That's a good temperature drop through the heater core, but the 175 at the inlet indicates the flow is slow or obstructed. The inlet temp should be only a little lower than the top radiator hose if it's getting full flow. Check the temp at the other end of the inlet hose and see if it's higher or the same. If it's nearly the same then there's a problem with flow out of the engine which might indicate a weak water pump, if it's much warmer then it's time to give the heater core a garden hose test and see if it's clogging up.


----------



## drencre (7 mo ago)

Garden hose test ?? meaning lol 



VStar650CL said:


> That's a good temperature drop through the heater core, but the 175 at the inlet indicates the flow is slow or obstructed. The inlet temp should be only a little lower than the top radiator hose if it's getting full flow. Check the temp at the other end of the inlet hose and see if it's higher or the same. If it's nearly the same then there's a problem with flow out of the engine which might indicate a weak water pump, if it's much warmer then it's time to give the heater core a garden hose test and see if it's clogging up.


----------



## VStar650CL (Nov 12, 2020)

You take both heater hoses loose and run a garden hose through the core into a bucket with a stopwatch. An unobstructed core should move almost the same amount of water in 10 seconds as the hose itself. If it moves a lot less, the core is stopped-up.


----------



## drencre (7 mo ago)

I just notice that when i play with the vent position when i go to windshield i have no heat at all, just cold , but not like AC , does it help ?



VStar650CL said:


> You take both heater hoses loose and run a garden hose through the core into a bucket with a stopwatch. An unobstructed core should move almost the same amount of water in 10 seconds as the hose itself. If it moves a lot less, the core is stopped-up.


----------



## VStar650CL (Nov 12, 2020)

The mix and mode doors shouldn't really affect one another, so no, I'd say that just confuses the issue. Defrost does automatically kick on the A/C at low power, so that might explain a bit less heat when using defrost.


----------



## drencre (7 mo ago)

Found video how to do, but, you have diagram witch one is the outlet hose ?




VStar650CL said:


> You take both heater hoses loose and run a garden hose through the core into a bucket with a stopwatch. An unobstructed core should move almost the same amount of water in 10 seconds as the hose itself. If it moves a lot less, the core is stopped-up.


----------



## VStar650CL (Nov 12, 2020)

drencre said:


> Found video how to do, but, you have diagram witch one is the outlet hose ?

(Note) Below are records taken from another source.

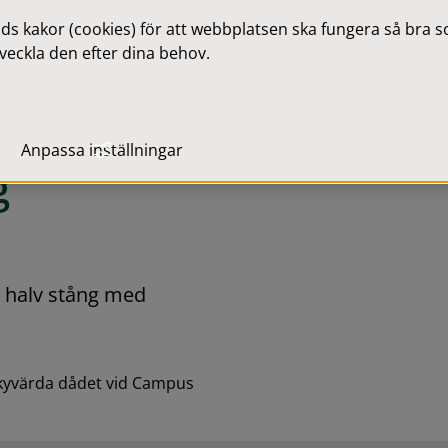
 kakor (cookies) för att webbplatsen ska fungera så bra som
veckla den efter dina behov.
Anpassa inställningar
g
halv stång med 
skyvärda dådet vid Campus 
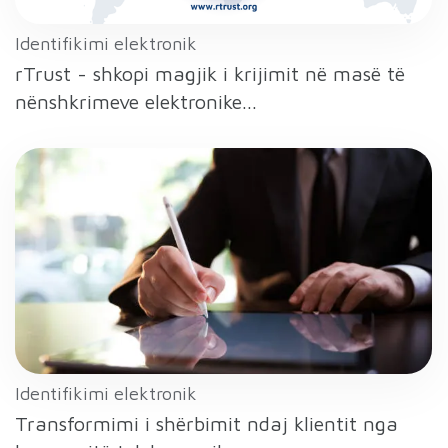
Identifikimi elektronik
rTrust - shkopi magjik i krijimit në masë të
nënshkrimeve elektronike...
Identifikimi elektronik
Transformimi i shërbimit ndaj klientit nga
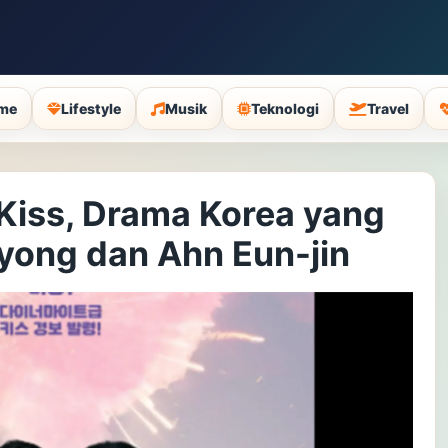
me
Lifestyle
Musik
Teknologi
Travel
Kiss, Drama Korea yang
-yong dan Ahn Eun-jin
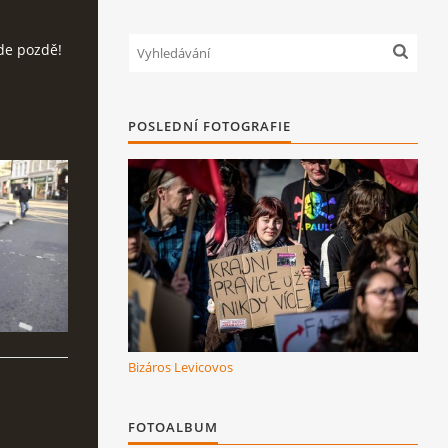
de pozdě!
POSLEDNÍ FOTOGRAFIE
Bizáros Levicovos
FOTOALBUM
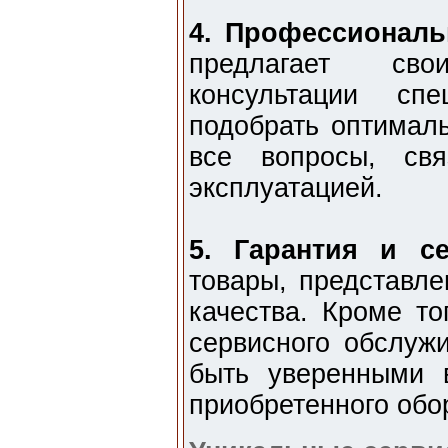
4. Профессиональ
предлагает св
консультации спе
подобрать оптималь
все вопросы, св
эксплуатацией.
5. Гарантия и с
товары, представле
качества. Кроме то
сервисного обслужи
быть уверенными 
приобретенного обо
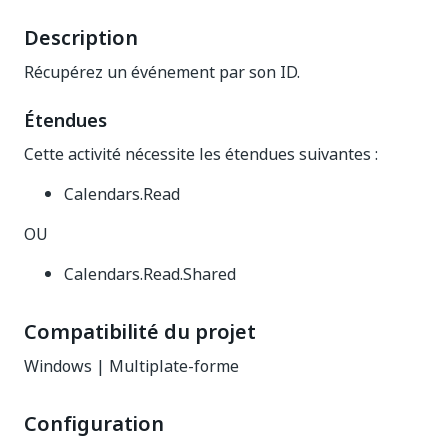
Description
Récupérez un événement par son ID.
Étendues
Cette activité nécessite les étendues suivantes :
Calendars.Read
OU
Calendars.Read.Shared
Compatibilité du projet
Windows | Multiplate-forme
Configuration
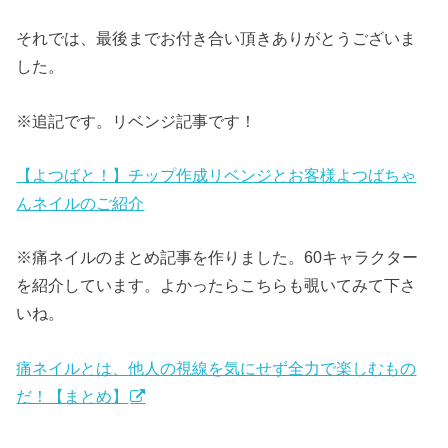
それでは、最後までお付き合い頂きありがとうございま
した。
※追記です。リベンジ記事です！
【よつばと！】チップ作成リベンジとお客様よつばちゃ
んネイルのご紹介
※痛ネイルのまとめ記事を作りました。60キャラクター
を紹介しています。よかったらこちらも覗いてみて下さ
いね。
痛ネイルとは、他人の視線を気にせず全力で楽しむもの
だ！【まとめ】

No, but the inlet is the one which read the higher temperature, the outlet is the one that read lower.


----------



## drencre (7 mo ago)

Good day , update on this , i did the flush now it help a lot but i have full heat only when driving , when on iddle i have almost no heat !!! any clue ??

When on park if i get to 2000rpm heat start and is ok


----------



## VStar650CL (Nov 12, 2020)

If you get full heat at any time then the core itself isn't airbound, but you must have trapped air elsewhere in the cooling system causing the flow to fall off at low RPM. Bleed it out with a bleed bucket (jack the front of the car if the air is stubborn).


----------



## drencre (7 mo ago)

Good day

I have bought the bucket and did it, but still same issue , could it be the water pump ??


----------



## VStar650CL (Nov 12, 2020)

drencre said:


> I have bought the bucket and did it, but still same issue , could it be the water pump ??


If it isn't air in the system then it has to be a flow problem, so yes, it could be the pump or it could be an obstruction.


----------



## drencre (7 mo ago)

VStar650CL said:


> If it isn't air in the system then it has to be a flow problem, so yes, it could be the pump or it could be an obstruction.


Obstruction ??


----------



## VStar650CL (Nov 12, 2020)

Sure. Pinched hose, collapsed hose, corrosion buildup. One time I found a bottle cap lodged at a bend in a radiator hose. Collapsed hoses are the most insidious, because they can look perfectly okay on the outside. You have to find them by feeling for soft spots. Automotive water pumps generate a lot of flow but very little head pressure, and the heater core is usually the highest point in the system. So it doesn't take much of a clog to cause a problem at idle engine speeds.


----------